Евдокия Ильинична забыла о своей щербине, широко, не прикрывая рта, улыбнулась, думала вызвать к себе внимание и не вызвала. На ее улыбку бригадир ответил косым, режущим взглядом. И они, разумеется, не сели рядом, а продолжали стоять: она — у порога, а он — возле стола. Зойка убрала посуду и, понимая, что она тут лишняя, сказала, что ей нужно сходить к соседке, вышла из хаты. Евдокия Ильинична стояла у порога, сознавая, что теперь-то она в хате у Василия Васильевича не мысленно, а наяву, и сердце ее надрывалось от боли…
Нехорошее молчание тянулось долго. Василий Васильевич докурил цигарку, выбросил окурок в форточку. Прошелся по комнате, остановился и, глядя в темное окно, сказал:
— Ну, что явилась, Голубка? Какое у тебя есть ко мне дело?
— Вот пришла…
— Вижу, не слепой… Что-нибудь случилось на ферме?
— На ферме все хорошо. Телята, слава богу, растут…
— Так о чем печаль-забота? По тебе вижу — переживаешь, волнуешься.
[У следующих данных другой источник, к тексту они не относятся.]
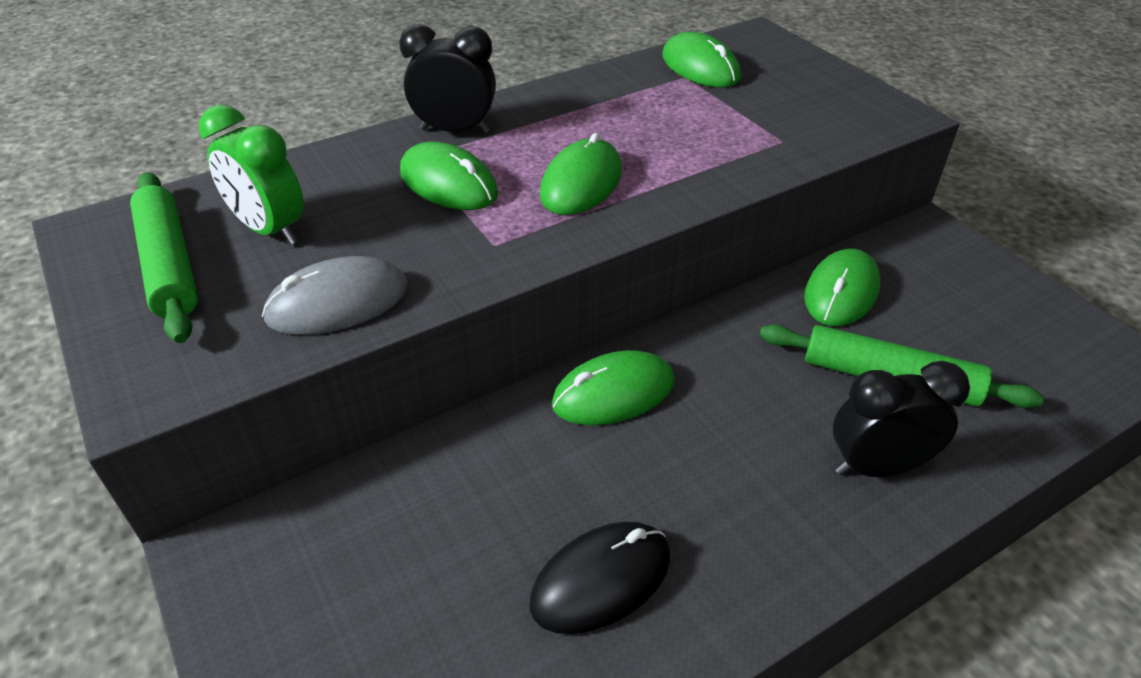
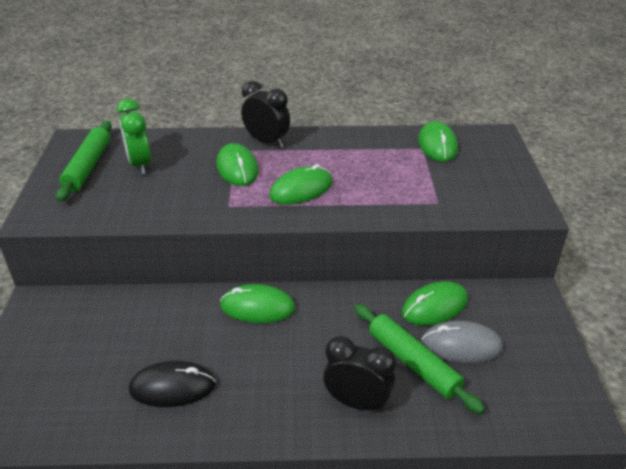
camera: 30 degrees right, 5 degrees down
grey mouse [262,256,408,335] -> grey mouse moved to [421,321,503,363]

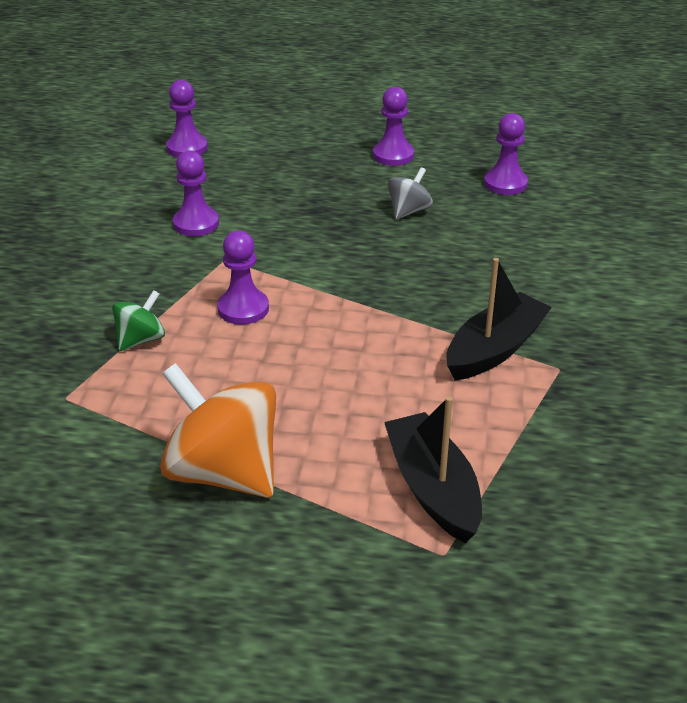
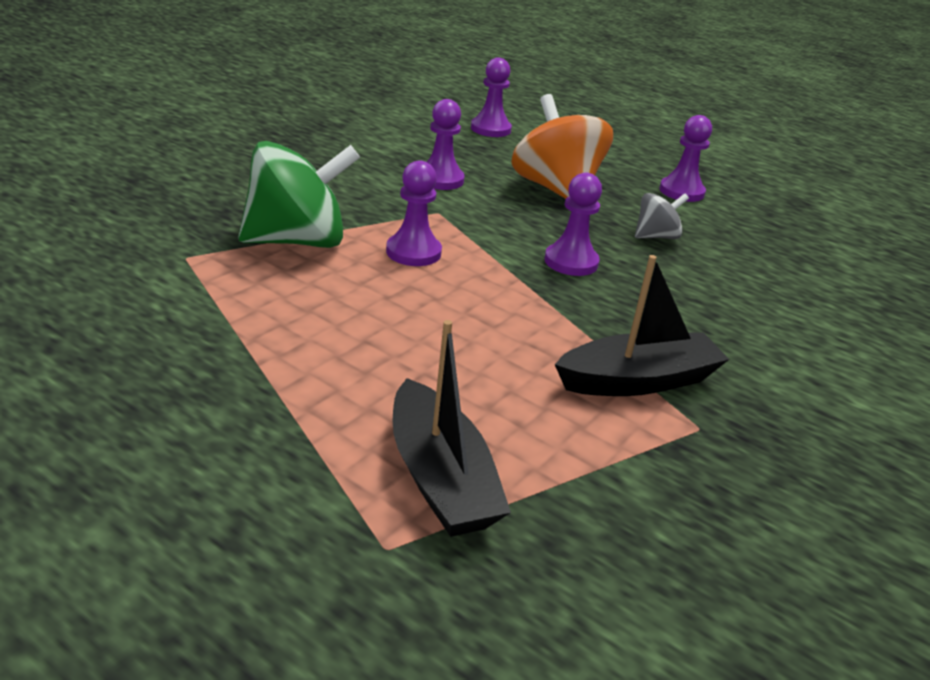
camera: 25 degrees right, 5 degrees down
green spinning top [112,290,165,351] -> green spinning top [238,141,360,248], size x2.00
orange spinning top [160,363,276,498] -> orange spinning top moved to [511,94,613,199]
black boat [384,396,482,543] -> black boat turned 150 degrees clockwise [392,320,511,537]
purple pawn [484,113,528,195] -> purple pawn moved to [544,173,602,276]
— Верно, волнуюсь… Может, оттого волнуюсь, что никогда в твоей хате не была. И еще не пришла бы, да вот нужда погнала…
— Какая еще нужда?
— Есть к тебе дело…
— Насчет телят?
— Насчет детей…
— Каких таких еще детей?.. Ты труженица не детских яслей, а фермы… При чем тут дети?
— А наши дети? У тебя дочка, а у меня сын.
— А-а-а… Догадываюсь… Сватать пришла! Ну, ну, кажи, выкладывай, Голубка… Стало быть, явилась уполномоченным послом от сына, а я, дурак, думал, что у тебя дело насчет телят… Ну, чего умолкла? Садись, Голубка, и кажи, кажи, выкладывай…
На сердце лежала такая тяжесть, что уже не хотелось ничего говорить, она подумала, что не следовало бы сюда и приходить, а все же раз пришла, то нужно что-то сказать. Чувствуя слабость в ногах, она присела на табуретку. Говорила и дивилась своей смелости и своему красноречию. Сказала и о том, как важно отцам и матерям оберегать любовь своих детей; и о том, что любовь Илюши и Стеши особенная, не такая как у всех людей. Почему особенная и почему не такая, точно она не знала, а сердцем это чувствовала. Хорошо, что Василий Васильевич все так же смотрел в черное окно и не дознавался: в чем же любовь особенная? Видимо, такой вопрос его не интересовал. Он уже покусывал нижнюю губу и наливался злостью. Но молчал, не перебивал, терпеливо слушал. Он и тут, дома, придерживался правил, которые установил для себя на собраниях: не перебивать оратора, не мешать ему. Слушал тетю Голубку, покусывал губу, злился и думал: «Смирно, смирно, Василий… Пусть, пусть высказывается. Потерпи и соблюди свои правила: и на собрании и везде надо дать высказаться трудящемуся человеку, чтобы он сполна душу излил, а то без такого излияния какая же может быть демократия…» Эти мысли успокаивали. Он даже сложил руки на груди, выпрямился и перестал кусать губу. Когда Евдокия Ильинична сказала и о том, что Илья не поехал учиться в институт только потому, чтобы не потерять Стешу, что и эти сто гектаров кукурузы, что взвалил себе на молодые плечи, тоже овеяны все той же любовью к Стеше, — Василий Васильевич сделал два шага и сказал:
— Ну, Голубка! Все излила? Ничего не утаила?
— Хватит с тебя…
— Я не перебивал? Слушал спокойно? Рот тебе не закрывал? Демократию соблюдал? Согласна с этим?
— Согласная… А что?
— Хорошо! Теперь послушай и помолчи. — Снова подошел к окну. — Удивляюсь на тебя, Голубка! Ты наша, прискорбненская, а откуда появилась у тебя эта красивость языка… это, как его? Ну, чтоб сберегать любовь своих детей. Ишь куда махнула! Будто ты не телятница, а какая-то лекторша, ей-богу! Или это… как его? Ну, что любовь особенная? И надо же такое придумать! Даже смешно! Особенная? Да ты что, на язык, на вкус ту любовь пробовала? Не пробовала? А голословно утверждаешь? Тут и есть твоя первая ошибка — голословность… Далее, возьмем для фактической наглядности тебя, В прошлом ты наша знатная доярка, в настоящем наша знатная телятница. Тобой и твоим трудом не нарадуются разные фотографы и корреспонденты. Но кто ты есть в культурном предмете? Читаешь книги? Хорошо! Ищешь правду? Ищи, правильно. А если приглядеться к тебе, то ты не то что серая, а совсем бабонька темная, как та осенняя ноченька. И что ты своим куцым умишком смыслишь?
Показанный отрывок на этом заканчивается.